**Record set**
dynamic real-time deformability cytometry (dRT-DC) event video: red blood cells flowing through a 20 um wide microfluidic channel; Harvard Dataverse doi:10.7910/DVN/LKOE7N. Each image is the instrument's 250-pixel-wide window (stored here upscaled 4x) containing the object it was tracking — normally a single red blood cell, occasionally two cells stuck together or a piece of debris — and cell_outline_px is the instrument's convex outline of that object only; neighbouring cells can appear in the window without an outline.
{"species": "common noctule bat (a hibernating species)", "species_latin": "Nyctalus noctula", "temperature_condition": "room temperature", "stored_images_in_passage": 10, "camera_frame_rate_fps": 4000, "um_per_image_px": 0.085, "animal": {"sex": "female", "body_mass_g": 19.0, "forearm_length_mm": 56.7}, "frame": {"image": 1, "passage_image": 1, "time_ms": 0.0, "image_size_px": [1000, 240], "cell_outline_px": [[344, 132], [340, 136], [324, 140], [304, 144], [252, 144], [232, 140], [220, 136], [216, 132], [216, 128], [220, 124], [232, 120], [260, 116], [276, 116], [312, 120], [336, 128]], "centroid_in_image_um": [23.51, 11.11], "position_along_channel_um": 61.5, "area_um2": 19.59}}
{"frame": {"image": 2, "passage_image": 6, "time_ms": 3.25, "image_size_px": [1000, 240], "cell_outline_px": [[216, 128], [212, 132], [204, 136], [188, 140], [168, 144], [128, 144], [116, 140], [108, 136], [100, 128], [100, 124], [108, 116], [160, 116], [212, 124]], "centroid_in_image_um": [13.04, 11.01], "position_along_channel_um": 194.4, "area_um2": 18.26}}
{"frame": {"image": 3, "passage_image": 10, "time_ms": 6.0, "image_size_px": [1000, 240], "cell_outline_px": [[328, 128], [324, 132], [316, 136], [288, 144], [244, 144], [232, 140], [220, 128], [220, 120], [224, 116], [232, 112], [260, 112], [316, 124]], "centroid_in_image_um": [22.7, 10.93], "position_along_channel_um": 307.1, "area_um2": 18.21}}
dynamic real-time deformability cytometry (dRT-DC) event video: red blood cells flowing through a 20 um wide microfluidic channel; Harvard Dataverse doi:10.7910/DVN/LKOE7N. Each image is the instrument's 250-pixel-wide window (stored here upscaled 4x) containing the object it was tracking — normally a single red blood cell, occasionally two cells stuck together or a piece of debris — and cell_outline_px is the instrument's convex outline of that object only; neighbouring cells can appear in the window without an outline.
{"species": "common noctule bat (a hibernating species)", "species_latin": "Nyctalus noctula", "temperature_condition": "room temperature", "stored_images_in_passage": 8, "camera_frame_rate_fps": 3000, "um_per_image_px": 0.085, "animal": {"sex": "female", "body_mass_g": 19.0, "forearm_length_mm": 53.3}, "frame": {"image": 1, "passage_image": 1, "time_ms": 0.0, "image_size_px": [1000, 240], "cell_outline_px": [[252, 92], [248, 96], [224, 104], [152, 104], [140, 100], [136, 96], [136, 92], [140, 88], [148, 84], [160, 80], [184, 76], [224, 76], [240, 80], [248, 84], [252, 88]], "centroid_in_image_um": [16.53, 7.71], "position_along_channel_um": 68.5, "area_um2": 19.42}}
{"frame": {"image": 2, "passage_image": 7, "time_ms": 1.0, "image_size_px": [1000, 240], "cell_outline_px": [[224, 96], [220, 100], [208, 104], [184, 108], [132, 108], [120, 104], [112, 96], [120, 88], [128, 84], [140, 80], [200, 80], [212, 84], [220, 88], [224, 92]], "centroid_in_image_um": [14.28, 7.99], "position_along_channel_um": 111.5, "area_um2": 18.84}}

**Exercise requirements**
Word for word, write out the data.

**Output for this task**
dynamic real-time deformability cytometry (dRT-DC) event video: red blood cells flowing through a 20 um wide microfluidic channel; Harvard Dataverse doi:10.7910/DVN/LKOE7N. Each image is the instrument's 250-pixel-wide window (stored here upscaled 4x) containing the object it was tracking — normally a single red blood cell, occasionally two cells stuck together or a piece of debris — and cell_outline_px is the instrument's convex outline of that object only; neighbouring cells can appear in the window without an outline.
{"species": "common noctule bat (a hibernating species)", "species_latin": "Nyctalus noctula", "temperature_condition": "room temperature", "stored_images_in_passage": 10, "camera_frame_rate_fps": 4000, "um_per_image_px": 0.085, "animal": {"sex": "female", "body_mass_g": 19.0, "forearm_length_mm": 56.7}, "frame": {"image": 1, "passage_image": 1, "time_ms": 0.0, "image_size_px": [1000, 240], "cell_outline_px": [[344, 132], [340, 136], [324, 140], [304, 144], [252, 144], [232, 140], [220, 136], [216, 132], [216, 128], [220, 124], [232, 120], [260, 116], [276, 116], [312, 120], [336, 128]], "centroid_in_image_um": [23.51, 11.11], "position_along_channel_um": 61.5, "area_um2": 19.59}}
{"frame": {"image": 2, "passage_image": 6, "time_ms": 3.25, "image_size_px": [1000, 240], "cell_outline_px": [[216, 128], [212, 132], [204, 136], [188, 140], [168, 144], [128, 144], [116, 140], [108, 136], [100, 128], [100, 124], [108, 116], [160, 116], [212, 124]], "centroid_in_image_um": [13.04, 11.01], "position_along_channel_um": 194.4, "area_um2": 18.26}}
{"frame": {"image": 3, "passage_image": 10, "time_ms": 6.0, "image_size_px": [1000, 240], "cell_outline_px": [[328, 128], [324, 132], [316, 136], [288, 144], [244, 144], [232, 140], [220, 128], [220, 120], [224, 116], [232, 112], [260, 112], [316, 124]], "centroid_in_image_um": [22.7, 10.93], "position_along_channel_um": 307.1, "area_um2": 18.21}}
dynamic real-time deformability cytometry (dRT-DC) event video: red blood cells flowing through a 20 um wide microfluidic channel; Harvard Dataverse doi:10.7910/DVN/LKOE7N. Each image is the instrument's 250-pixel-wide window (stored here upscaled 4x) containing the object it was tracking — normally a single red blood cell, occasionally two cells stuck together or a piece of debris — and cell_outline_px is the instrument's convex outline of that object only; neighbouring cells can appear in the window without an outline.
{"species": "common noctule bat (a hibernating species)", "species_latin": "Nyctalus noctula", "temperature_condition": "room temperature", "stored_images_in_passage": 8, "camera_frame_rate_fps": 3000, "um_per_image_px": 0.085, "animal": {"sex": "female", "body_mass_g": 19.0, "forearm_length_mm": 53.3}, "frame": {"image": 1, "passage_image": 1, "time_ms": 0.0, "image_size_px": [1000, 240], "cell_outline_px": [[252, 92], [248, 96], [224, 104], [152, 104], [140, 100], [136, 96], [136, 92], [140, 88], [148, 84], [160, 80], [184, 76], [224, 76], [240, 80], [248, 84], [252, 88]], "centroid_in_image_um": [16.53, 7.71], "position_along_channel_um": 68.5, "area_um2": 19.42}}
{"frame": {"image": 2, "passage_image": 7, "time_ms": 1.0, "image_size_px": [1000, 240], "cell_outline_px": [[224, 96], [220, 100], [208, 104], [184, 108], [132, 108], [120, 104], [112, 96], [120, 88], [128, 84], [140, 80], [200, 80], [212, 84], [220, 88], [224, 92]], "centroid_in_image_um": [14.28, 7.99], "position_along_channel_um": 111.5, "area_um2": 18.84}}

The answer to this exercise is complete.